Twenty companies in the S&P 500 are due to release earnings today, including Time Warner Inc. and Kraft Foods Group Inc. Earnings have topped estimates at about 72 percent of companies that have reported so far, while 60 percent missed sales projections, data compiled by Bloomberg show.
While Obama received at least 303 electoral votes to Republican Challenger Mitt Romney’s 206, Republicans kept a majority in the House of Representatives. Democrats retained control of the Senate.
The election boosted speculation Federal Reserve Chairman Ben S. Bernanke’s asset-purchase programs will be preserved.

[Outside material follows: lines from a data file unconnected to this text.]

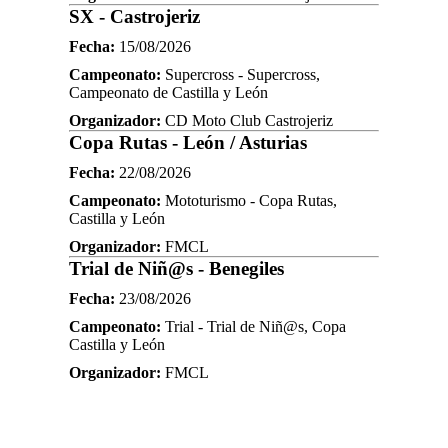
SX - Castrojeriz
Fecha:
15/08/2026
Campeonato:
Supercross - Supercross,
Campeonato de Castilla y León
Organizador:
CD Moto Club Castrojeriz
Copa Rutas - León / Asturias
Fecha:
22/08/2026
Campeonato:
Mototurismo - Copa Rutas,
Castilla y León
Organizador:
FMCL
Trial de Niñ@s - Benegiles
Fecha:
23/08/2026
Campeonato:
Trial - Trial de Niñ@s, Copa
Castilla y León
Organizador:
FMCL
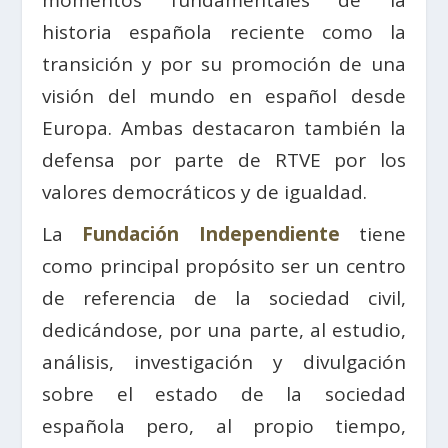
historia española reciente como la
transición y por su promoción de una
visión del mundo en español desde
Europa. Ambas destacaron también la
defensa por parte de RTVE por los
valores democráticos y de igualdad.
La
Fundación Independiente
tiene
como principal propósito ser un centro
de referencia de la sociedad civil,
dedicándose, por una parte, al estudio,
análisis, investigación y divulgación
sobre el estado de la sociedad
española pero, al propio tiempo,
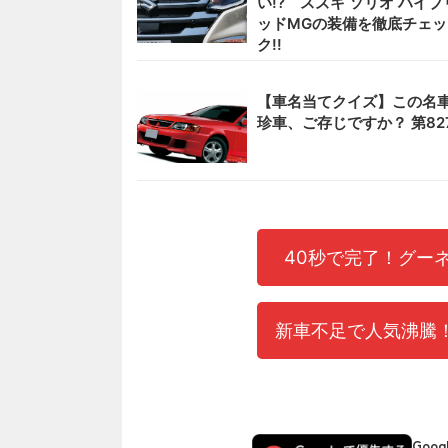
い!? スズキ ソリオ ハイブ
ッドMGの装備を徹底チェッ
ク!!
【車名当てクイズ】この名
珍車、ご存じですか？ 第82
40秒で完了！グー
新車不足で人気沸騰！
Goo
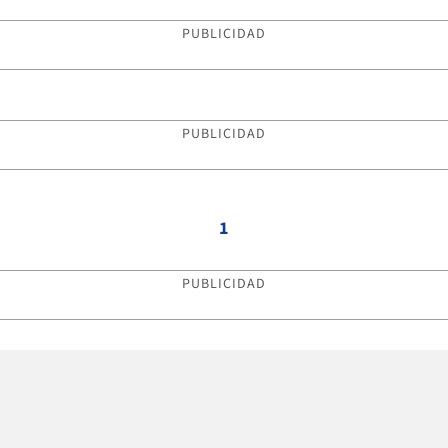
PUBLICIDAD
PUBLICIDAD
1
PUBLICIDAD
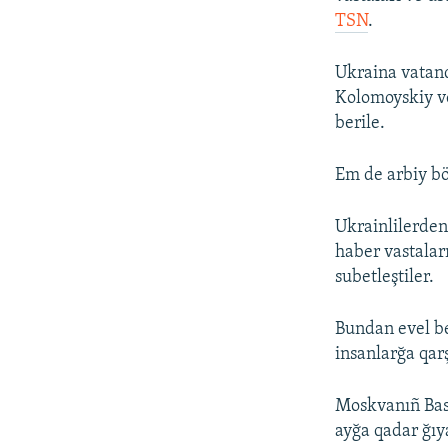
TSN
.
Ukraina vatand
Kolomoyskiy ve
berile.
Em de arbiy böl
Ukrainlilerden
haber vastalar
subetleştiler.
Bundan evel be
insanlarğa qar
Moskvanıñ Bas
ayğa qadar ğıy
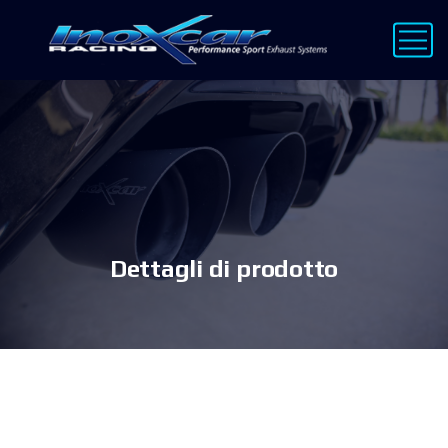
Dettagli di prodotto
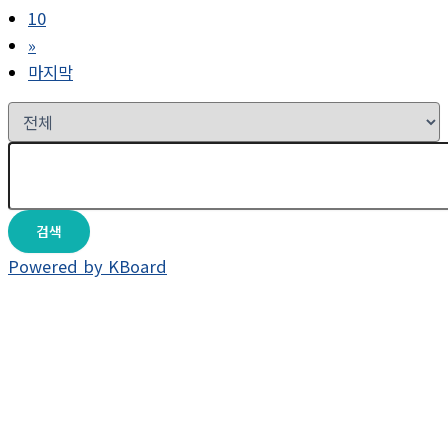
10
»
마지막
검색
Powered by KBoard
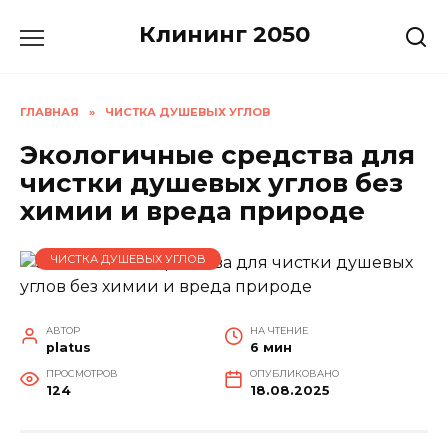
Перейти
Клининг 2050
к
содержанию
ГЛАВНАЯ
»
ЧИСТКА ДУШЕВЫХ УГЛОВ
Экологичные средства для
чистки душевых углов без
химии и вреда природе
ЧИСТКА ДУШЕВЫХ УГЛОВ
АВТОР
НА ЧТЕНИЕ
platus
6 мин
ПРОСМОТРОВ
ОПУБЛИКОВАНО
124
18.08.2025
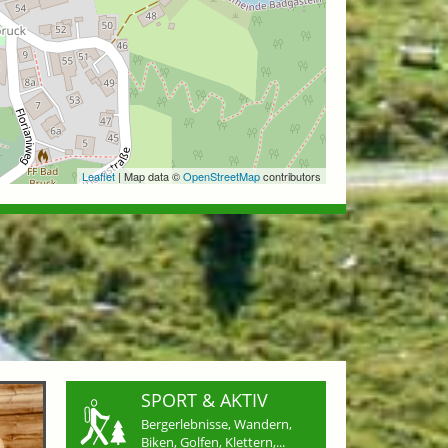
Leaflet
| Map data ©
OpenStreetMap
contributors
SPORT & AKTIV
Bergerlebnisse, Wandern,
Biken, Golfen, Klettern,...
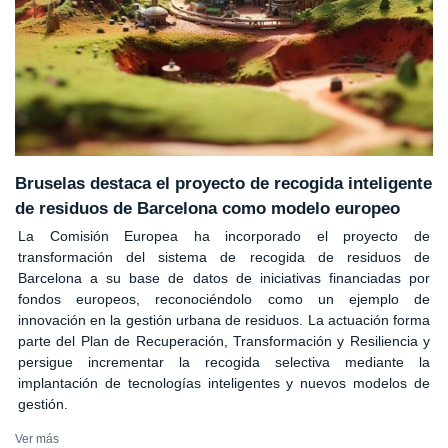
Bruselas destaca el proyecto de recogida inteligente
de residuos de Barcelona como modelo europeo
La Comisión Europea ha incorporado el proyecto de
transformación del sistema de recogida de residuos de
Barcelona a su base de datos de iniciativas financiadas por
fondos europeos, reconociéndolo como un ejemplo de
innovación en la gestión urbana de residuos. La actuación forma
parte del Plan de Recuperación, Transformación y Resiliencia y
persigue incrementar la recogida selectiva mediante la
implantación de tecnologías inteligentes y nuevos modelos de
gestión.
Ver más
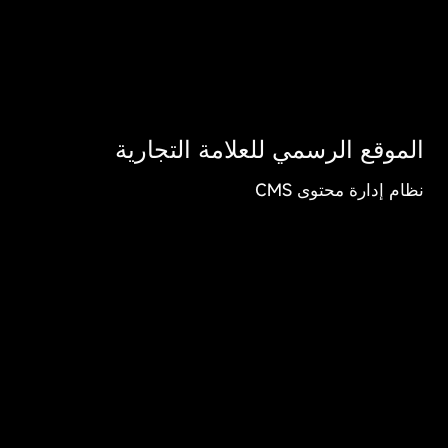
الموقع الرسمي للعلامة التجارية
نظام إدارة محتوى CMS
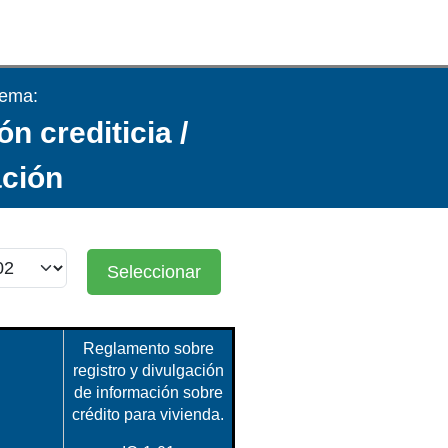
tema:
ón crediticia /
ción
Seleccionar
Reglamento sobre
registro y divulgación
de información sobre
crédito para vivienda.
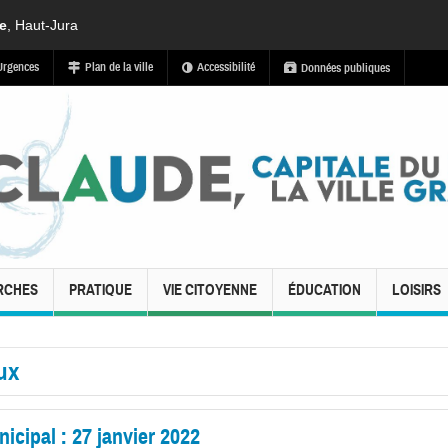
de
, Haut-Jura
Urgences
Plan de la ville
Accessibilité
Données publiques
RCHES
PRATIQUE
VIE CITOYENNE
ÉDUCATION
LOISIRS
ux
cipal : 27 janvier 2022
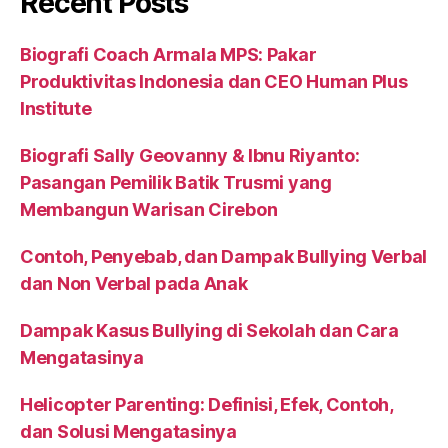
Recent Posts
Biografi Coach Armala MPS: Pakar
Produktivitas Indonesia dan CEO Human Plus
Institute
Biografi Sally Geovanny & Ibnu Riyanto:
Pasangan Pemilik Batik Trusmi yang
Membangun Warisan Cirebon
Contoh, Penyebab, dan Dampak Bullying Verbal
dan Non Verbal pada Anak
Dampak Kasus Bullying di Sekolah dan Cara
Mengatasinya
Helicopter Parenting: Definisi, Efek, Contoh,
dan Solusi Mengatasinya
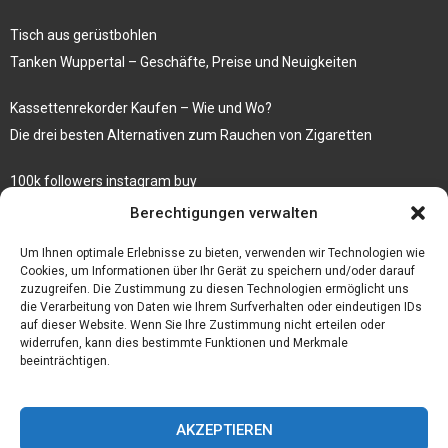
Tisch aus gerüstbohlen
Tanken Wuppertal – Geschäfte, Preise und Neuigkeiten
Kassettenrekorder Kaufen – Wie und Wo?
Die drei besten Alternativen zum Rauchen von Zigaretten
100k followers instagram buy
Rezepte für gekochte Süßkartoffeln
Berechtigungen verwalten
Gönnen Sie sich bedruckte Fliesen mit einem eigenen Bild
Um Ihnen optimale Erlebnisse zu bieten, verwenden wir Technologien wie
Cookies, um Informationen über Ihr Gerät zu speichern und/oder darauf
zuzugreifen. Die Zustimmung zu diesen Technologien ermöglicht uns
die Verarbeitung von Daten wie Ihrem Surfverhalten oder eindeutigen IDs
auf dieser Website. Wenn Sie Ihre Zustimmung nicht erteilen oder
widerrufen, kann dies bestimmte Funktionen und Merkmale
beeinträchtigen.
AKZEPTIEREN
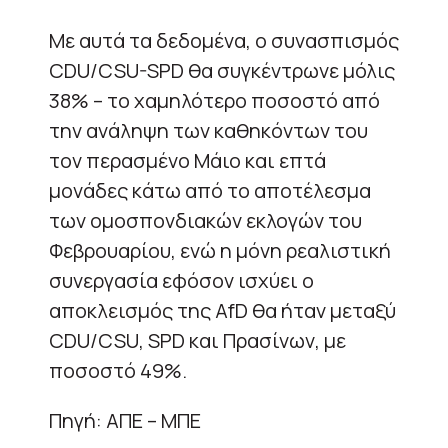
Με αυτά τα δεδομένα, ο συνασπισμός
CDU/CSU-SPD θα συγκέντρωνε μόλις
38% – το χαμηλότερο ποσοστό από
την ανάληψη των καθηκόντων του
τον περασμένο Μάιο και επτά
μονάδες κάτω από το αποτέλεσμα
των ομοσπονδιακών εκλογών του
Φεβρουαρίου, ενώ η μόνη ρεαλιστική
συνεργασία εφόσον ισχύει ο
αποκλεισμός της AfD θα ήταν μεταξύ
CDU/CSU, SPD και Πρασίνων, με
ποσοστό 49%.
Πηγή: ΑΠΕ – ΜΠΕ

Bernanke’s stimulus has helped keep the U.S. economy growing by purchasing $2.3 trillion of Treasuries and mortgage-related bonds and instituting a plan to buy $40 billion of home-loan securities a month. Romney had said he wouldn’t reappoint Bernanke to a third term in 2014.
‘Question This Commitment’
“The alternative was that Governor Romney would get elected, that he would name someone to replace Bernanke and that the markets would question the forward-guidance language, would question QE3, would question this commitment to keep the foot on the accelerator well into the recovery,” Mohamed El-Erian, chief executive officer of Pimco, the world’s biggest manager of bond funds, told Bloomberg Television. “All that hasn’t happened and that’s why I think the Fed will continue to be investors’ best friend.”
The dollar strengthened against 13 of 16 major peers, climbing 0.4 percent to a two-month high of $1.2770 against the euro
The yield on two-year Treasury notes fell four basis points to 0.266 percent, the lowest since Oct. 16. Ten-year yields, benchmarks for mortgages to corporate bonds, fell from 1.75 percent yesterday and extended this year’s decline to about 25 basis points. They have tumbled about 75 basis points since Obama took office.